Tentang memandikan bayi, aku ada
sedikit cerita untuk dibagi. Seperti banyak cerita ibu-ibu baru ataupun lama
yang kudengar, bab ini merupakan bab yang cukup susah untuk dilakukan. Tidak
semua Ibu mampu, walaupun harusnya secara naluriah dia harusnya mampu. Tapi
menurutku hal ini bukan masalah mampu atau tidak mampu, tapi berani atau tidak
berani.
Memandikan bayi menjadi rumit karena sabun bersifat licin. Setiap orang juga pasti akan ada ketakutan jika si bayi saat dimandikan luput dari cengkeraman tangan. Ditambah ukuran bayi yang masih mini membuat kerumitan itu semakin sempurna.
Setelah kelahiran bayi tentu hal ini menjadi momok bagi sebagian besar Ibu, terutama Ibu baru. Tali pusar yang belum lepas membuat beberapa Ibu tidak berani memandikan bayinya sendiri.
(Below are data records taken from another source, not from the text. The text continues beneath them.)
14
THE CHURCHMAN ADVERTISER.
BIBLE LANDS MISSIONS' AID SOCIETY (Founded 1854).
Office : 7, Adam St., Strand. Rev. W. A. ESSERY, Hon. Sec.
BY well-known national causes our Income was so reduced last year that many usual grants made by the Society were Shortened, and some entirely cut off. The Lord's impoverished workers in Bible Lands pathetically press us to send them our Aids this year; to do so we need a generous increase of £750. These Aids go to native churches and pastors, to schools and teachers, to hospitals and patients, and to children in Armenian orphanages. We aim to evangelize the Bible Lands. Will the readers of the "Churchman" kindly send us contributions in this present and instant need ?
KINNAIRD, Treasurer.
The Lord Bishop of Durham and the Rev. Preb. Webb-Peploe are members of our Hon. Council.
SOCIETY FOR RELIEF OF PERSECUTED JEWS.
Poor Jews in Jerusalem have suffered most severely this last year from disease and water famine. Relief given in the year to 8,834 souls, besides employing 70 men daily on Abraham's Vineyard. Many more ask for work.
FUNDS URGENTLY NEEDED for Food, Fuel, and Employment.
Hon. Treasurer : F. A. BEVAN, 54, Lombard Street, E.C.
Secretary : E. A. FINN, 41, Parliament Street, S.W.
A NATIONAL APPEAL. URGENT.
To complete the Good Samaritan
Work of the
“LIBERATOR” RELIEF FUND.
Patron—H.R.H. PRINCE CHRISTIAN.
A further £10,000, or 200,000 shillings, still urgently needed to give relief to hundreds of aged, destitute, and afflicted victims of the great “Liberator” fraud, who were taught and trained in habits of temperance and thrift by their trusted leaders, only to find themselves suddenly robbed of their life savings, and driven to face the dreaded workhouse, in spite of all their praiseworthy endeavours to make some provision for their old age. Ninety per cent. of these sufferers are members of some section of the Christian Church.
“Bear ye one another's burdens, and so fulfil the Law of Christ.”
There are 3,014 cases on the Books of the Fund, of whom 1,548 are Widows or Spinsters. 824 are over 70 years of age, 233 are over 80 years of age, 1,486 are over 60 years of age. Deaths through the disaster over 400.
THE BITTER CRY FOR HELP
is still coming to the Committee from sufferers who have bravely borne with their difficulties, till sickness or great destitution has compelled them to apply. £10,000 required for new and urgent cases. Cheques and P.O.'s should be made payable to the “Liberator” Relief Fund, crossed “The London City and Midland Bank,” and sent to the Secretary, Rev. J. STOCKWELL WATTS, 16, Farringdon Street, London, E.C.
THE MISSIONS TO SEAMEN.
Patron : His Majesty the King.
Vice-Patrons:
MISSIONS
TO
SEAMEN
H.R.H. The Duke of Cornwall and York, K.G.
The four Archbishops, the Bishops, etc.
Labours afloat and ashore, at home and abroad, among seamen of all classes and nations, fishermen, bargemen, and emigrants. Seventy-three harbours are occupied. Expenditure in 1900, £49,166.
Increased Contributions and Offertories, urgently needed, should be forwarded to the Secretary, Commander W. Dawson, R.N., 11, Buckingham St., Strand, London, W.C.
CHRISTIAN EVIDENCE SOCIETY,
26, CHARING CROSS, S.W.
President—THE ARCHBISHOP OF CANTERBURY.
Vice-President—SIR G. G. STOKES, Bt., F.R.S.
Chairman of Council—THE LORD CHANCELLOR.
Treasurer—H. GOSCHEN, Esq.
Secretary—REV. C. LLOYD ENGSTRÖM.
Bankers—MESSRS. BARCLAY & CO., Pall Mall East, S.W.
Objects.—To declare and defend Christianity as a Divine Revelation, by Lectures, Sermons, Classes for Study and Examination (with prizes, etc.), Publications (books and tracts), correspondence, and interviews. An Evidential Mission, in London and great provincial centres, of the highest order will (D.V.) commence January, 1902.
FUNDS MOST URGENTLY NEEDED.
Begitu juga dengan aku, Ibu baru yang bahkan untuk menggendong bayi pun aku belum berpengalaman, apalagi untuk memandikan. Ibuku, si Eyang baru yang pernah memiliki 3 anak itu pun mengaku tidak berani, sudah lupa, begitu katanya. Dan jadilah mbak perawat dari Puskesmas yang tiap pagi dan sore harus ke rumah guna memandikan bayiku, hingga tali pusarnya lepas.
Waktu sepekan terasa berjalan
begitu cepat, Selasa pagi itu pun tali pusar bayiku lepas. Terhitung 6 hari
jika dihitung dari kelahirannya hari Rabu sore. Walau tugas mbak perawat
memandikan sudah usai, namun Ibuku meminta sore harinya untuk masih memandikan
bayiku. Ini artinya inilah saat terakhir aku belajar memandikan, mengikuti
gerak-gerik mbak perawat dari awal melepas baju hingga memakaikan bedong dengan
baik. Esok hari mbak perawat tidak akan pergi ke rumah Ibuku lagi untuk
memandikan bayiku.
Hari pertama tanpa mbak perawat,
Ibuku yang berperan memandikan bayiku di pagi hari. Dan sore hari giliran Ibu
mertuaku yang turut menginap di rumah Ibuku untuk menyambut cucunya yang
keempat. Semua berjalan begitu saja tanpa aku ikut memikirkan. Sebelum bayiku
mandi, aku sudah masuk kamar mandi, dan begitu aku selesai mandi bayiku telah
siap untuk kususui.
Hingga hari itupun tiba, saat ibu
mertuaku harus pulang ke Pasuruan, dan Ibuku sedang bekerja di kantor. Aku
harus memandikan bayiku sendiri. Bayiku yang baru berusia 8 hari bagiku masih
terlalu mungil untuk bisa kumandikan sendiri. Tapi mau tak mau aku harus mau.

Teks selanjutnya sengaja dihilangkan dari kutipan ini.